Foundation for Rational Economics and Education
- Abbreviation: FREE
- Formation: 1976
- Type: American libertarian organization
- Headquarters: Lake Jackson, Texas, United States
- Leader: Ron Paul
- Revenue: $317,985 (2015)
- Expenses: $411,084 (2015)
- Website: www.the-free-foundation.org

= Foundation for Rational Economics and Education =

American think tank

The Foundation for Rational Economics and Education (FREE) is an American libertarian organization. It was founded in 1976 by U.S. congressman Ron Paul, who led the organization.

==Publications==
At its inception, the foundation began publication of a monthly newsletter, Dr. Ron Paul's Freedom Report, which claimed 100,000 subscribers by 1984. It also publishes monographs, books, and (since 1997) a new series of the monthly newsletter, Ron Paul's Freedom Report (also called just The Freedom Report).

In 1989, FREE established the National Endowment for Liberty (NEFL) in order to develop programs that take advantage of electronic media. NEFL developed and produced the At Issue television series that was seen on the Discovery Network and CNBC, which examines American institutional interaction with Constitutional principles. The endowment has received three grants from the Rodney Fund, operated by Mackinac Center for Public Policy board member James Rodney. FREE also has continuously published 30-second radio spots for economic and social-issue education.

In 2006, the organization had Form 990 revenue of $632,396 and net assets of $458,996. It is categorized for tax-exempt purposes as "religious organization", "publishing activities", and "television" (National Taxonomy of Exempt Entities). Its publications are distributed by Partners Publishers Group. FREE obtains graphic design services for its newsletters from Mark Elam, as president of M&M Graphics and Advertising; Elam also printed more politically charged newsletters as an officer of the for-profit group Ron Paul & Associates (RP&A).

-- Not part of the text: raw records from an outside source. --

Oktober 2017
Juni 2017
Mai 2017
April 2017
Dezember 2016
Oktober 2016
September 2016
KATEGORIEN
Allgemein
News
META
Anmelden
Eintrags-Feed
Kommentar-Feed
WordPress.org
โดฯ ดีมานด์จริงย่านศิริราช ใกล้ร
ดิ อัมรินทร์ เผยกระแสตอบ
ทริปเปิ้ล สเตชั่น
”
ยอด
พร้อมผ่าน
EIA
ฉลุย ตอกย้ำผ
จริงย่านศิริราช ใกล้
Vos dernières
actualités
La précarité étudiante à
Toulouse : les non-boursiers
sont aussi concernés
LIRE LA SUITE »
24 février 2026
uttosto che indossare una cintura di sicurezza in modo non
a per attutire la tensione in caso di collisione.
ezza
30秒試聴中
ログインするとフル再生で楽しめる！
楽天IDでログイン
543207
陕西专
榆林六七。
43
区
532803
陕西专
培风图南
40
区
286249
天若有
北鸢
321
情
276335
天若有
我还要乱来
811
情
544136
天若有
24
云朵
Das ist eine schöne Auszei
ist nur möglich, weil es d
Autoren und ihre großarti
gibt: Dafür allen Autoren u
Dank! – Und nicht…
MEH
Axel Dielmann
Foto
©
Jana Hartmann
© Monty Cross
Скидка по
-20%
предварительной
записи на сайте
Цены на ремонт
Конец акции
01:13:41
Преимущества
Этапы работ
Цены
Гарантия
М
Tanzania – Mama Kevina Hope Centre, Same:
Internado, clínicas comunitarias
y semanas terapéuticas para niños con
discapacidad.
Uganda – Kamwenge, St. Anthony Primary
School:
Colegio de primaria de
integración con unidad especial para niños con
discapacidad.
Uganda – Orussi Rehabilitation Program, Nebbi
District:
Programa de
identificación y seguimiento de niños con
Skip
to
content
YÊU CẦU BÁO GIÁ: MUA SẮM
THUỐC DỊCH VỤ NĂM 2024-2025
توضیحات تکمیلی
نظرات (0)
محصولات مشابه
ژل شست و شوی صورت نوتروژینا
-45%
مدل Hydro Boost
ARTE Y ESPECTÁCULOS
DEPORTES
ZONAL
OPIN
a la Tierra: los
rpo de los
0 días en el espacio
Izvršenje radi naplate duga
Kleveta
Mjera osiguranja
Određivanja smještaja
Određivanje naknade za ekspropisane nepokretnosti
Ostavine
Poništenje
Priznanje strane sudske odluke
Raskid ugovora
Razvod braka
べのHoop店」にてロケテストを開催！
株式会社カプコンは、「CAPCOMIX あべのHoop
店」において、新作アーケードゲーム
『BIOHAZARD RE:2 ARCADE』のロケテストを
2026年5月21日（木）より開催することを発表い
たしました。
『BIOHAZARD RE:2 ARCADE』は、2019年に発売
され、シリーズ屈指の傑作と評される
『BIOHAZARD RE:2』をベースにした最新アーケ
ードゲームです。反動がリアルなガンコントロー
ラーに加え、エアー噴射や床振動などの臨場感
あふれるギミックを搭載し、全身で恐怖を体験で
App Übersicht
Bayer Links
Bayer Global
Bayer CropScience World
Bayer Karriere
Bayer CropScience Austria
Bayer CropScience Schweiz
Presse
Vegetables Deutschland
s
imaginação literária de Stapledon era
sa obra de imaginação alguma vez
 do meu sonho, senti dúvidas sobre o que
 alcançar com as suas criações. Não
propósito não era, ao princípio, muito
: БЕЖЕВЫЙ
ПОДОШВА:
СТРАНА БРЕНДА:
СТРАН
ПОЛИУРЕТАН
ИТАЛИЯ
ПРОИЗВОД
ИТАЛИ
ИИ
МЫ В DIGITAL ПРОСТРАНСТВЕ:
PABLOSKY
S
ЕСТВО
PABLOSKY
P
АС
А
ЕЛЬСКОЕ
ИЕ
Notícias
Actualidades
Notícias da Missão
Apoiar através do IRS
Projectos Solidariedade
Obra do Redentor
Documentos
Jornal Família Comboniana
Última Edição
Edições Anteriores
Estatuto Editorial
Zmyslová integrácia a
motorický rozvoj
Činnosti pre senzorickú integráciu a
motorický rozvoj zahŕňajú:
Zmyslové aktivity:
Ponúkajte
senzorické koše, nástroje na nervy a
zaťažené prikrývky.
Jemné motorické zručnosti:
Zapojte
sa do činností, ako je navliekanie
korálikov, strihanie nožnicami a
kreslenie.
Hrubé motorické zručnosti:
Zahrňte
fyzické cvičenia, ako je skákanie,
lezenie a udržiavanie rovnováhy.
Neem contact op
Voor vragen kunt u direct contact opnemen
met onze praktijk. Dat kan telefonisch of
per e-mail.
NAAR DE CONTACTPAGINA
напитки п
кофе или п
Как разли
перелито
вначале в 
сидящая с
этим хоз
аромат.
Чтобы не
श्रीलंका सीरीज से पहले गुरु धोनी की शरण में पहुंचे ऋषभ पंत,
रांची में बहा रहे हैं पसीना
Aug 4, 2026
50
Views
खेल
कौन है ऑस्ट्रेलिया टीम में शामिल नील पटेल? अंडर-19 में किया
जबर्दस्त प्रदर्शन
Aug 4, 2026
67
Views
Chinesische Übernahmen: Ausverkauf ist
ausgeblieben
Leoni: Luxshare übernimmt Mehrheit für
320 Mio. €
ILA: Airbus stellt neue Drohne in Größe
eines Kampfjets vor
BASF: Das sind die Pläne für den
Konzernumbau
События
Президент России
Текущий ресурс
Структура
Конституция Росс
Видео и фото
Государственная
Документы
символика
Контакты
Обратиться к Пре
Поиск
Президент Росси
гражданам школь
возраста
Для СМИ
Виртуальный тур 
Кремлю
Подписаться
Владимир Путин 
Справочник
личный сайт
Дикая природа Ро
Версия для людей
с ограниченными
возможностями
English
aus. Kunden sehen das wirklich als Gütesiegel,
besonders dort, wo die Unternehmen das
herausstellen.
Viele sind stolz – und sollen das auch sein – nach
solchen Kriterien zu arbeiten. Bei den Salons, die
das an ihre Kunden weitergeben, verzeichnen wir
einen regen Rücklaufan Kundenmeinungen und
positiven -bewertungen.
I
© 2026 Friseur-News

==Ron Paul Institute for Peace and Prosperity==
The Ron Paul Institute for Peace and Prosperity is a project of the foundation, named for Congressman Ron Paul. The institute advocates for a non-interventionist foreign policy and the protection of civil liberties at home.

==Activism==
The New York Times Magazine credited FREE as part of the nationwide free-market network which won "one of the stranger Congressional elections of modern times", when Paul defeated incumbent congressman Greg Laughlin in 1996.

Media Transparency reported, without further elaboration, that the 9/11 Public Discourse Project was connected with FREE and NEFL. This project, a nonprofit organization of the ten 9/11 Commissioners, received a $25,000 grant from the Smith Richardson Foundation on December 31, 2004, to allow Commissioner Christopher A. Kojm to "lead an effort to educate the American public on the findings of the 9/11 Commission. He will organize a series of nationwide briefings by the members of the commission at which they will discuss the implications of their findings for U.S. national security."

In 2007, FREE published A Foreign Policy of Freedom, a collection of thirty years of Paul's statements on foreign policy. Paul and the book were featured on a crowded The Tonight Show on October 30, 2007, and host Jay Leno was able to get Paul to autograph his copy after the show.

On January 8, 2008, FREE was implicated by James Kirchick in the controversy surrounding several newsletters published in Paul's name, in that they contained language showing "obsession with conspiracies" and "deeply held bigotry". While most of the more serious newsletters were published by RP&A (the for-profit group) between 1987 and 1992, Kirchick also cited the original FREE newsletter's accusations of conspiracy, such as its statement that the Trilateral Commission "is no longer known only by those who are knowledgeable about international conspiracies, but is routinely mentioned in the daily news. Evidence of its influence on the Republican and Democratic administrations is all about us."

When Paul referred to the "winding down" of the GOP primaries on March 6, 2008, he referred listeners to the continuing fundraising work of FREE and that of his political action committee.